7. § 71 of the Constitutional Review Court Procedure Act provides that the Riigikogu is entitled to petition the Supreme Court that it gave an opinion on the interpretation of the Constitution in conjunction with the European Union law, if the interpretation of the Constitution is decisive for the adoption of a draft Act necessary for the fulfilment of an obligation of a member of the European Union.

Next, the Chamber shall examine whether this draft Act amounts to one which is important for the fulfilment of the obligations of a member of the European Union and whether the interpretation of the Constitution in conjunction with the European Union law is decisive for the adoption of this draft.

 

8. In its resolution of 25 January 2006 the Riigikogu refers to §§ 2 and 13 of the draft Act Amending the Eesti Pank Act.  § 2 of the draft Act sets out the objective and functions of the Eesti Pank under the conditions of full membership of the economic and monetary union, and § 13 establishes the regime for the issue of banknotes and coins. It appears from the explanatory letter to the draft Act that both provisions have been worded on the basis of the obligation of an European Union Member State to adopt, under the conditions of being a full member of the economic and monetary union, the single currency of the European Union – the euro. Thus, the first condition prescribed by § 71 of the CRCPA is fulfilled.

 

9. The Chamber is of the opinion that for the interpretation of the Constitution in conjunction with the European Union law to be of decisive importance for the adoption of a draft Act, the draft Act or a part thereof must be directly related to a constitutional provision or principle referred to by the Riigikogu. Also, the interpretation of the constitutional provision or principle, referred to by the Riigikogu, in conjunction with the Constitution of the Republic of Estonia Amendment Act and the European Union law must not be obvious. The Constitutional Review Chamber of the Supreme Court holds that it is justified to give the Riigikogu an opinion only in a situation where the meaning of a constitutional provision or principle, when interpreted in conjunction with the Constitution of the Republic of Estonia Amendment Act and the European Union law, is unclear or disputable, thus rendering the legislative proceeding in the Riigikogu of a draft Act related thereto more difficult. When analysing the problem the Supreme Court shall confine itself to the limits necessary for answering the questions posed by the Riigikogu.

 

10. The resolution of the Riigikogu makes a reference to §§ 2 and 13 of the draft Act Amending the Eesti Pank Act. Yet, it is only § 13 o the draft that is directly related to the questions referred to the Supreme Court. Consequently, the Supreme Court shall deal only with the problems of the right to issue currency, arising from the fact that § 13 of the draft Act amends the Eesti Pank Act by adding § 141.

[Saved entries]

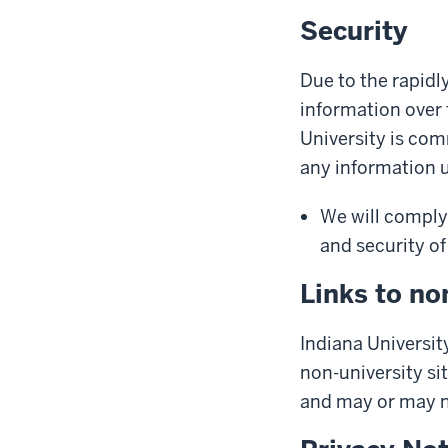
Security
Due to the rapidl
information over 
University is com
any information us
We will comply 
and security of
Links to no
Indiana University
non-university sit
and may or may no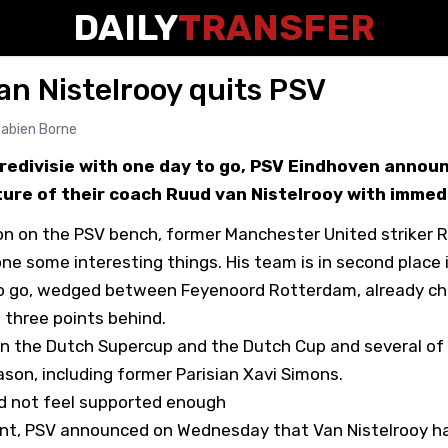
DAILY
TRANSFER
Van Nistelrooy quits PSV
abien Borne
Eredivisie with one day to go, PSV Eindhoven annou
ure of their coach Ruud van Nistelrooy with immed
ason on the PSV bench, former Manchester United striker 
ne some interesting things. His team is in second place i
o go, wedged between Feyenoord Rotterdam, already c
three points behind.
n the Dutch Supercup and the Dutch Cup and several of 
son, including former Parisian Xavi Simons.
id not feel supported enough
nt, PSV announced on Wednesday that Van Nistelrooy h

==

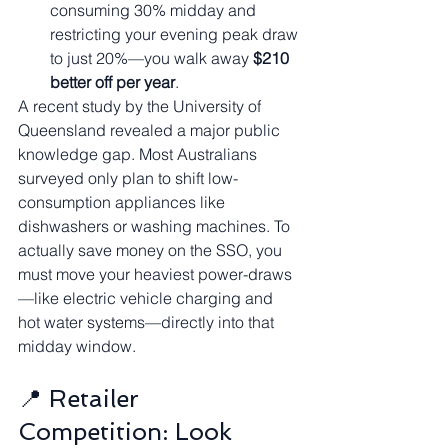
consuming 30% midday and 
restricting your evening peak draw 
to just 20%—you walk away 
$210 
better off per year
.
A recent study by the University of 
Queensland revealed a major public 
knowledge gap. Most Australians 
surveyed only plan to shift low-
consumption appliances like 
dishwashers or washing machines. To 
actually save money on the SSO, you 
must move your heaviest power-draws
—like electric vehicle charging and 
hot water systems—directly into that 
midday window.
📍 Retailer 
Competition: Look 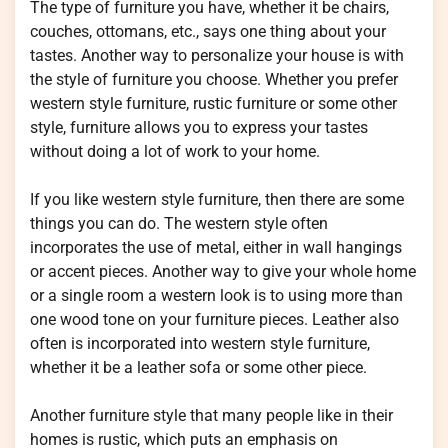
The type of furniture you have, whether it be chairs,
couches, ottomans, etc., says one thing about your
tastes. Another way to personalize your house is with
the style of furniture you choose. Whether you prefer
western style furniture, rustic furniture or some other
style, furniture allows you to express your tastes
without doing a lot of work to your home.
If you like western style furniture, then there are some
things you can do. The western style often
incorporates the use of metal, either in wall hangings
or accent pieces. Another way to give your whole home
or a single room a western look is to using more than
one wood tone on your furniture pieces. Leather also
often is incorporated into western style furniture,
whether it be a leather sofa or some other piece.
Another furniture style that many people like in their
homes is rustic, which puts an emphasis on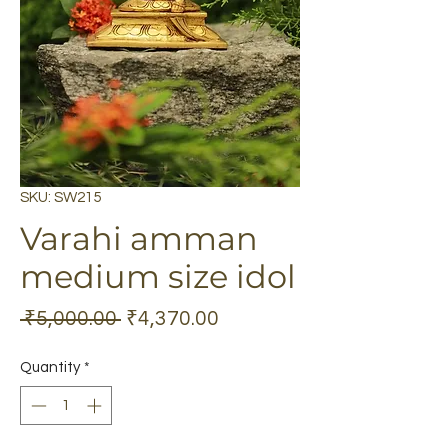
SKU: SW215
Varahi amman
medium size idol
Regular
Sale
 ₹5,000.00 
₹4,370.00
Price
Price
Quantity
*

> **CHECK YOUR UNDERSTANDING**:
**A)** For each statement, say yes or no on whether it agrees with the Supreme Court passage, and quote the deciding words. (i) The Riigikogu's resolution of 25 January 2006 refers to §§ 2 and 13 of the draft Act Amending the Eesti Pank Act. (ii) The Supreme Court will deal with both § 2 and § 13 of the draft Act. (iii) § 13 of the draft Act establishes the regime for the issue of banknotes and coins.
**B)** Print the part of the Supreme Court passage that opens with the words containing "10. The resolution" and closes with "adding § 141.".
**C)** Carry on the Supreme Court passage about the Eesti Pank draft Act from the point where it stops.

> **ANSWERS TO THIS EXERCISE**:
**A)**
(i) Yes: "In its resolution of 25 January 2006 the Riigikogu refers to §§ 2 and 13 of the draft Act Amending the Eesti Pank Act."
(ii) No: "the Supreme Court shall deal only with the problems of the right to issue currency, arising from the fact that § 13 of the draft Act amends the Eesti Pank Act by adding § 141."
(iii) Yes: "§ 13 establishes the regime for the issue of banknotes and coins."

**B)**
10. The resolution of the Riigikogu makes a reference to §§ 2 and 13 of the draft Act Amending the Eesti Pank Act. Yet, it is only § 13 o the draft that is directly related to the questions referred to the Supreme Court. Consequently, the Supreme Court shall deal only with the problems of the right to issue currency, arising from the fact that § 13 of the draft Act amends the Eesti Pank Act by adding § 141.

**C)**
 

11. It is § 111 of the Constitution that regulates the right to issue currency, establishing that Eesti Pank has the sole right to issue Estonian currency. § 2 of the Constitution of the Republic of Estonia Amendment Act requires that as of Estonia’s accession to the European Union, the Constitution of the Republic of Estonia applies taking account of the rights and obligations arising from the Accession Treaty.

 

Pursuant to Article 1(2) of the Accession Treaty the conditions of admission of the Republic of Estonia and the adjustments to the Treaties on which the Union is founded, entailed by such admission, are set out in the Act annexed to the Treaty, which is an integral part of the Treaty. Pursuant to Article 4 of the Accession Act the Republic of Estonia shall participate in economic and monetary union from the date of accession as a Member State with a derogation within the meaning of Article 122 of the EC Treaty. Thus, pursuant to Article 122(3) of the Treaty Establishing the European Community, certain provisions of that Treaty shall not be applied in regard to the Republic of Estonia until it becomes a full member of the economic and monetary union, including Article 106, which establishes that the euro shall be the sole legal tender within the Community and provides for the exclusive right of the ECB to authorise the issue of banknotes. Pursuant to the same Article the ECB shall also approve the volume of the issue of coins.

It proceeds from Article 122(2) of the Treaty Establishing the European Community that the Republic of Estonia may become a full member of the economic and monetary union either on its own initiative or on that of the Council or the European Central Bank, if the state fulfils the necessary conditions for the adoption of the euro.

 

The draft Act under discussion relates to the rights and obligations of the Eesti Pank under the conditions where the Republic of Estonia is a full member of the economic and monetary union. Thus, the Supreme Court, too, shall have to analyse from the future perspective the situation which will arise when the derogation of Estonia is abrogated and the Republic will become a full member of the economic and monetary union.

 

12. When comparing the text of § 111 of the Constitution with that of Article 106 of the Treaty Establishing the European Community, the Supreme Court considers it possible that the consequences of interpreting these provisions in their conjunction according to § 2 of the CAA remained unclear for the Riigikogu. Consequently, the hearing of the petition of the Riigikogu is permissible under § 71 of the CRCPA.

 

II.

13. Before answering the questions of the Riigikogu the Chamber considers it necessary to clarify the implications of the adoption of the Constitution of the Republic of Estonia Amendment Act at a referendum for the Estonian constitutional order.

 

14. The Constitution was amended by a referendum of 14 September 2003, resorting to the model of constitutional amendment in which the amendments to the Constitution are enacted as separate constitutional acts and the provisions of the Constitution are not formally changed. At the same time the text of the Constitution must always be read with the amendments and only that part of the constitutional text shall be applied which is not in conflict with the amendments.

 

Thus, the Constitution of the Republic of Estonia must be read together with the Constitution of the Republic of Estonia Amendment Act, applying only the part of the Constitution that is not amended by the CAA.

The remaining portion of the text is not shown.